A core group of artists regularly meets online at “Techspressionist Salons“, monthly artist meetups where artists can present their work and discuss matters relating to art and technology.
Goldberg was the curator of Techspressionism’s first large-scale physical group exhibition, Techspressionism: Digital and Beyond, at Southampton Arts Center in Southampton, New York, in Spring 2022. The exhibition included the works of over 90 artists working with technology from more than 20 countries around the world including Afghanistan, Australia, Belgium, Brazil, Canada, Canary Islands, Czech Republic, France, Germany, Hong Kong, India, Iran, Italy, Netherlands, Peru, Puerto Rico, Russia, Taiwan, Turkey, Uganda, Ukraine and the United States.
There have been subsequent Techspressionism exhibitions in Brooklyn, Chelsea, Chicago and Uzbekistan. More information on Techspressionism is available at Techspressionism.com.
Metagraphs: Augmented Reality Art
In 2022, Goldberg began developing a body of Augmented Reality artworks. These works are based on the artist’s first abstract digital drawings created over 20 years earlier. The series is called Metagraphs, in relation to the idea that the true work is the code that describes the images, meta-representations which are eventually manifested as physical objects.
The first large-scale Metagraph was a 6×8 foot digital monoprint on vinyl called Kneeling Icon. The piece was first exhibited at the Techspressionism: Digital and Beyond exhibition in Southampton Arts Center, and was subsequently purchased by the Hearst Corporation in 2023. Kneeling Icon is the first AR work in Hearst’s corporate collection, and is now permanently installed in their corporate headquarters in Manhattan’s Hearst Tower.
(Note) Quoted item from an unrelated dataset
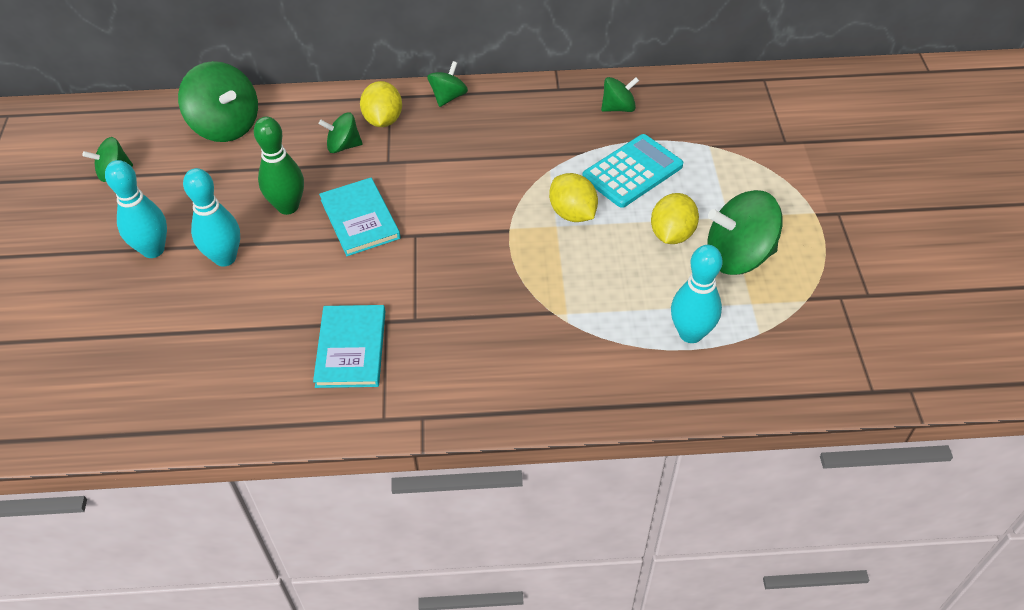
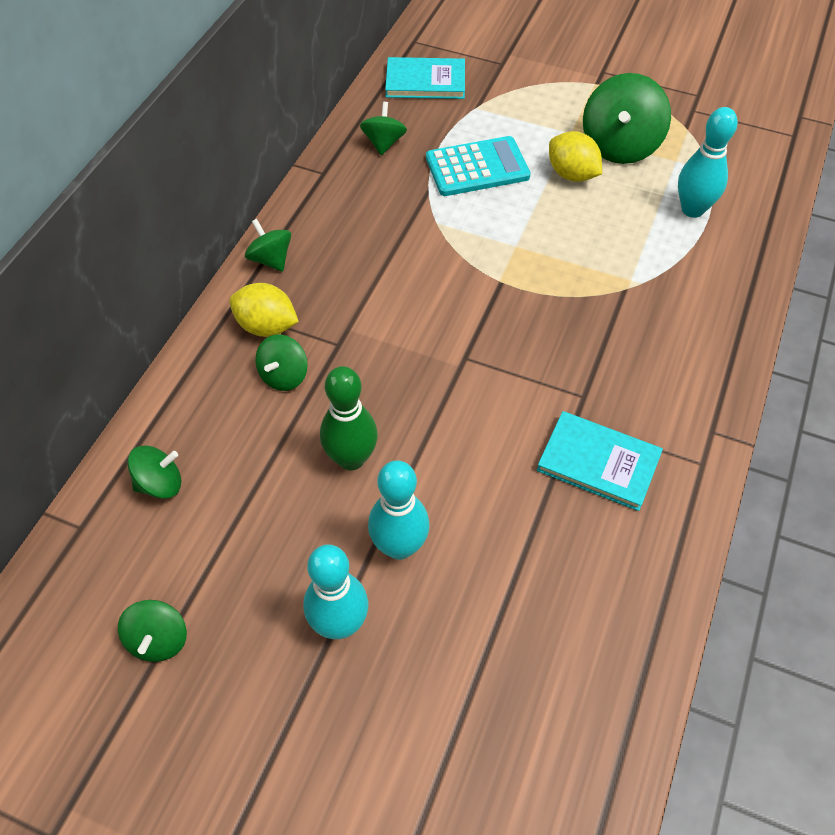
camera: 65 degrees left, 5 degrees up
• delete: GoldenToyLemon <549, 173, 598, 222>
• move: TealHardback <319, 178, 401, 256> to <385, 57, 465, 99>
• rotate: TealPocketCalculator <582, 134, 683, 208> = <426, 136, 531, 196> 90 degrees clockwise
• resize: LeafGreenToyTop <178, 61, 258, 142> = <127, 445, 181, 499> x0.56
The second work, called Circuit, debuted at the Kingsborough Museum of Art in Brooklyn last summer. These works have been collected into Metagraphs: Augmented Reality Art, the first augmented reality abstract art book on Amazon. When the reader views the works of art in the book with the Artivive mobile app, they animate right on the pages of the book. This book and the artist’s AR works have been published as open editions on paper, canvas and aluminum which are available online at metagraphs.art.
Goldberg’s works reside in numerous private and public collections, including the permanent collections of the Hearst Corporation, Pollock-Krasner House and Study Center, Verostko Center for the Arts, Stony Brook University Hospital and the Islip Art Museum, as well as the AOI (Art on Internet) Foundation, and Anne and Michael Spalter Digital Art Collection, one of the world’s largest private collections of early digital art.
Colin Goldberg lives and works in North Bennington, Vermont and has a daughter, Aya. He is represented in Vermont by Helmholz Fine Art, located in Manchester. The artist’s first solo museum exhibition, Metagraphs: Augmented Reality Art, will open at the Cape Cod Museum of Art in June 2027.